Malaysia’s halal manufacturing sector is growing. There are opportunities to supply halal-certified agri-products to local and international food companies in Malaysia. The halal ecosystem is well developed, with strong government support and dedicated halal economic zones.
Malaysia is hosting the World Halal Business Conference on 9 September 2021. Find more information on the Conference and Malaysia’s halal initiatives.
Malaysia’s halal manufacturing sector
Malaysia occupies a unique but distinct position in the global halal economy. It has in place the ingredients for successful growth. These include the regulatory architecture, certification and standards, business incentives and a growing domestic market.
Situated in the ASEAN region, Malaysia benefits from regional economic integration. Malaysia is part of the ASEAN Free Trade Area. It has unfettered access to neighbouring markets such as Indonesia and Brunei. Both markets hold significant export potential for halal products.
Like most emerging markets, Malaysia has a robust manufacturing sector. It continues to play a vital role in the country’s economic transformation. Last year, the manufacturing sector contributed about 22% of the country’s GDP (Source: Malaysian Treasury, key data and forecast, 2021).
This includes a growing halal manufacturing subsector focused on food and healthcare products. Just like food, beauty and personal care products can also be considered halal.
Opportunities for halal-certified Australian products
Australian products command a “perception premium” in the Malaysian market. They are heavily sought after due to their freshness and quality. The foodservice and hospitality industries, and manufacturers, source Australian products.
For example, Nestlé uses raw materials of Australian origin such as wheat and malt extract. Malaysian-based Captain Oats also repacks Australian oats for its product range. The Holstein Milk Company sells Australian milk and manufactures nut-based milks using Australian ingredients.
Australian products can rely on a well-established regulatory framework for halal certification.
Australia has 7 halal certification bodies recognised by Malaysia’s halal authority. These authorised representatives will confirm the manufacturing process adheres to halal standards. The Australian Government regulates these halal certification bodies.
Besides manufacturing, there are opportunities in the higher-value chain especially in services. For example, companies can adapt logistics and machinery to conform to halal processes. This might include delivery platforms with higher standards of cleanliness and sanitisation tools.
Australian products are innovative, customisable and versatile. They can integrate into the macro halal supply chain, generating trade synergies benefiting both countries.
Learn about the halal opportunities in Malaysia for Australian exporters.

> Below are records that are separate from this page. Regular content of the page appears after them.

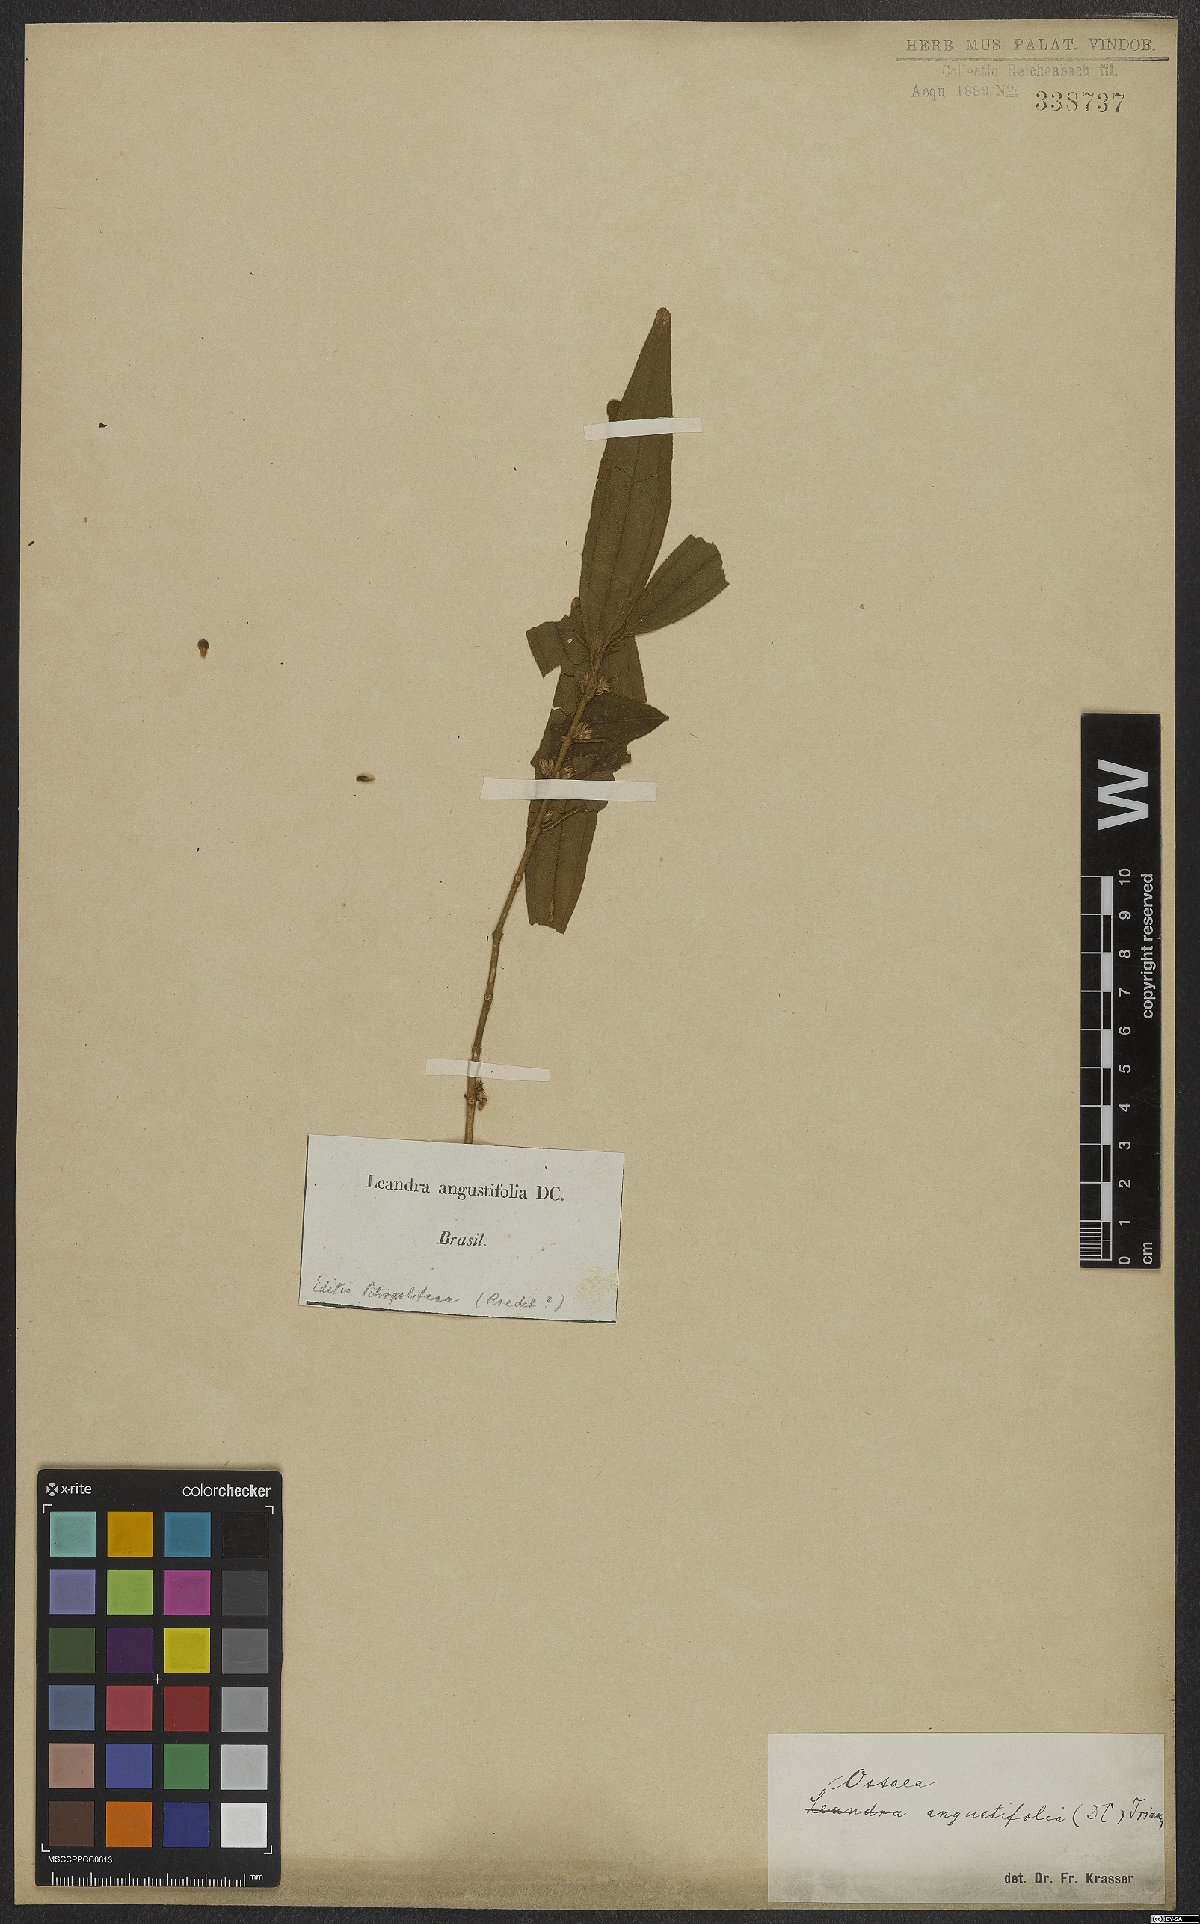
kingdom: Plantae
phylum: Tracheophyta
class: Magnoliopsida
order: Myrtales
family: Melastomataceae
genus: Miconia
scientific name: Miconia corcovadensis
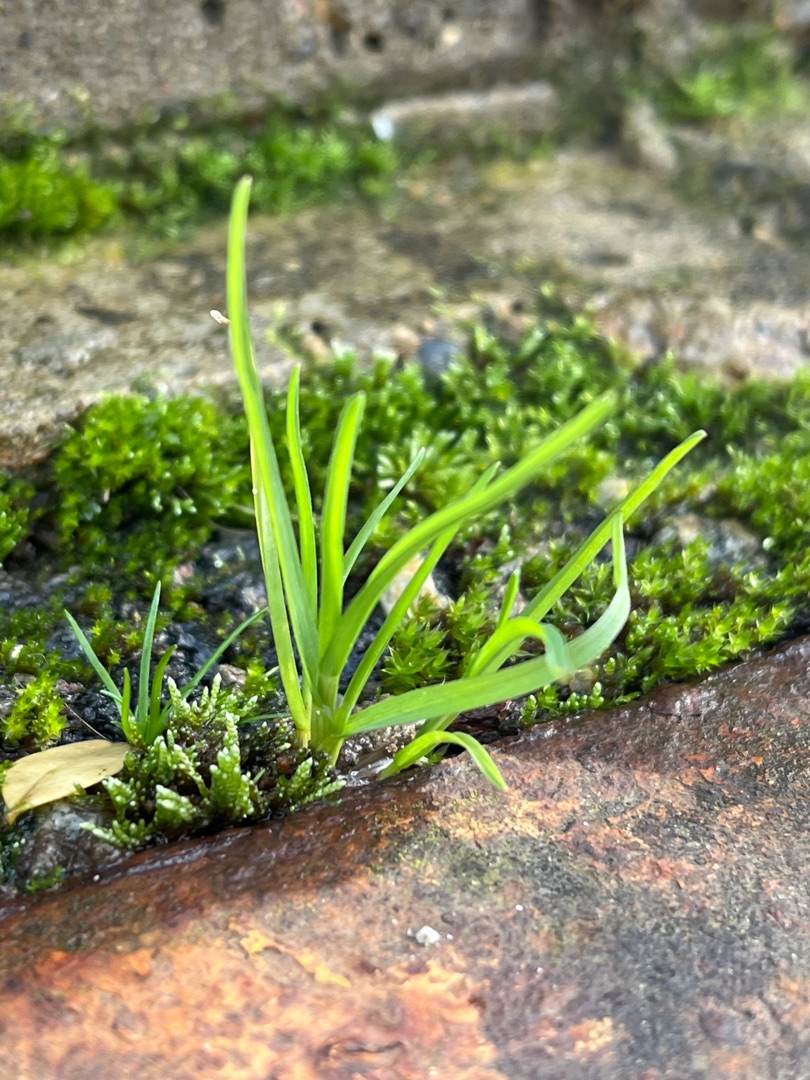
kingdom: Plantae
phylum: Tracheophyta
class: Liliopsida
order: Poales
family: Poaceae
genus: Poa
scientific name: Poa annua
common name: Enårig rapgræs
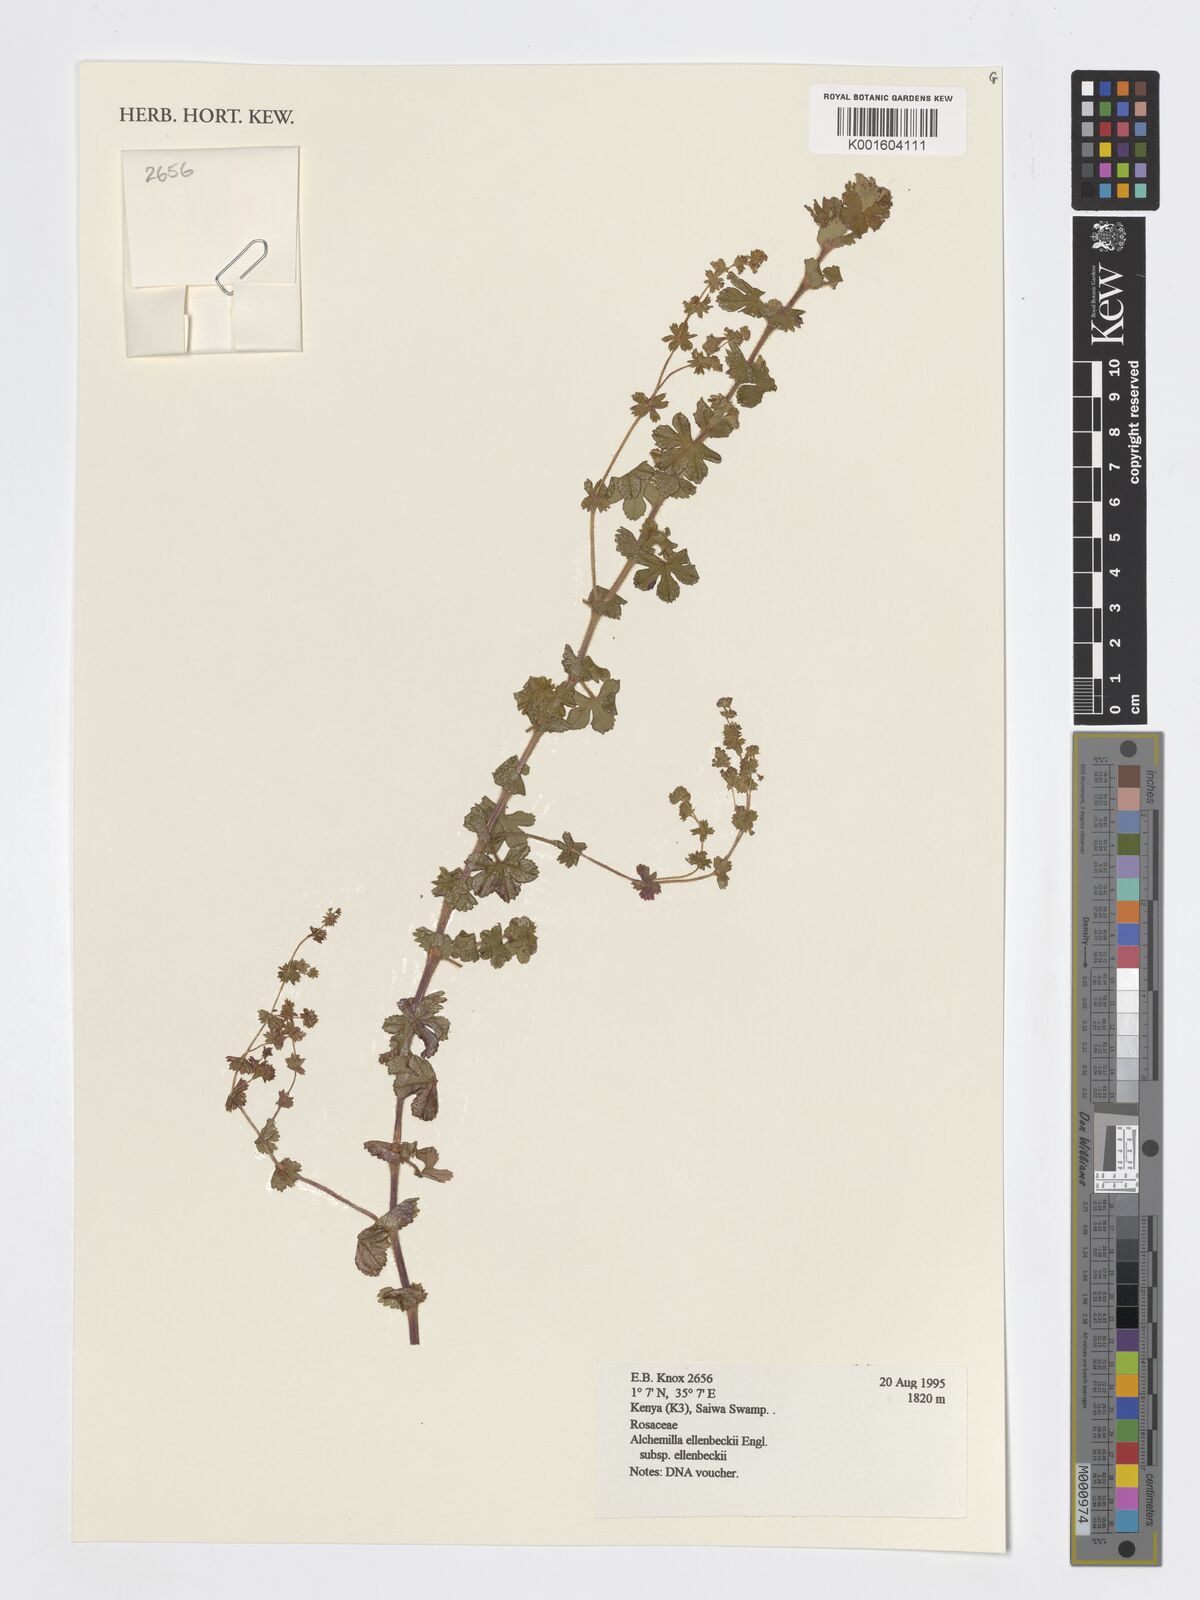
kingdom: Plantae
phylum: Tracheophyta
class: Magnoliopsida
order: Rosales
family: Rosaceae
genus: Alchemilla
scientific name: Alchemilla ellenbeckii
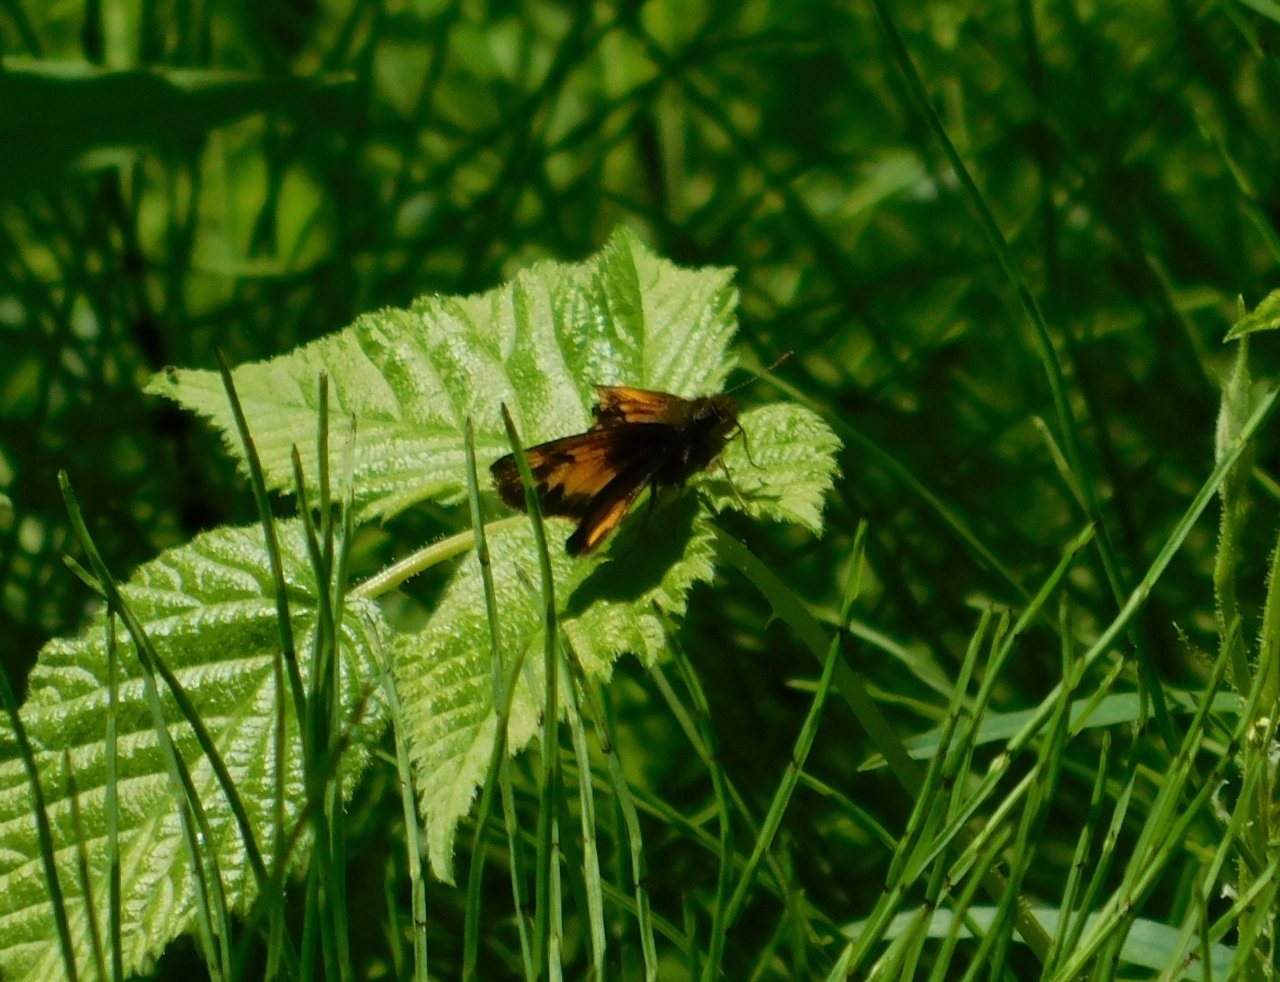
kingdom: Animalia
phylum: Arthropoda
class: Insecta
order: Lepidoptera
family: Hesperiidae
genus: Lon
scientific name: Lon hobomok
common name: Hobomok Skipper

Government support for the halal ecosystem
The Malaysian Halal Development Corporation (HDC) supports Malaysia’s halal ecosystem. The HDC is a federal government agency under the Malaysian Trade Ministry’s jurisdiction.
HDC provides institutional support for the growth of halal businesses by facilitating trade and investment. The agency also offers training and advisory services to equip stakeholders with halal-related information.
Halal “Economic Zones” support manufacturing
HDC has set up 14 locations for halal industrial parks spanning over 200,000 acres. They provide companies with infrastructure, labour and access to halal materials and ingredients.
Halal park operators meeting HDC guidelines will receive HALMAS (Halal Malaysia) accreditation. With this HALMAS status, industry players and investors can enjoy a range of business incentives. Among these are tax concessions on capital expenditure and import duty exemptions. Qualified businesses may also receive full income tax exemption for up to 10 years. Access more information here.
These halal economic zones support local firms and foreign investors. Since 2011, they have attracted cumulative investments totalling A$5.4 billion (Salaam Gateway, Malaysia to boost halal pharma as exports plunge and investment into dedicated hubs rise only slightly in 2020, accessed 7 September 2020). Foreign direct investment represents 60% of this figure.
Local players and foreign companies in Malaysia
Within HDC’s industrial parks sit many food and beverage manufacturers. These include domestic companies and foreign conglomerates. Local companies include Ramly Food Industries, a renowned burger pattie brand. Another notable manufacturer is Kawan Food. Kawan manufactures a range of food bases, sauces, pastries and vegetable products.
Foreign companies in Malaysia include seasoning manufacturer Ajinomoto, sauce manufacturer Kewpie, F&N Dairy, Coca-Cola and Kellogg’s.
Other multinationals with a pan-Malaysian presence outside the halal parks include Nestlé and Mondelez International. These companies export halal-certified products worldwide. They manufacture, import and distribute their products under strict hygiene and sanitary conditions in accordance with the Islamic faith.
Driven by global demand, F&B is traditionally the lynchpin of Malaysian halal manufacturing. However, there is a slow but gradual pivot to cosmetics, personal care and halal logistics. Malaysia is looking to manufacture pharmaceuticals, medical devices and other medicines as it ascends the value chain.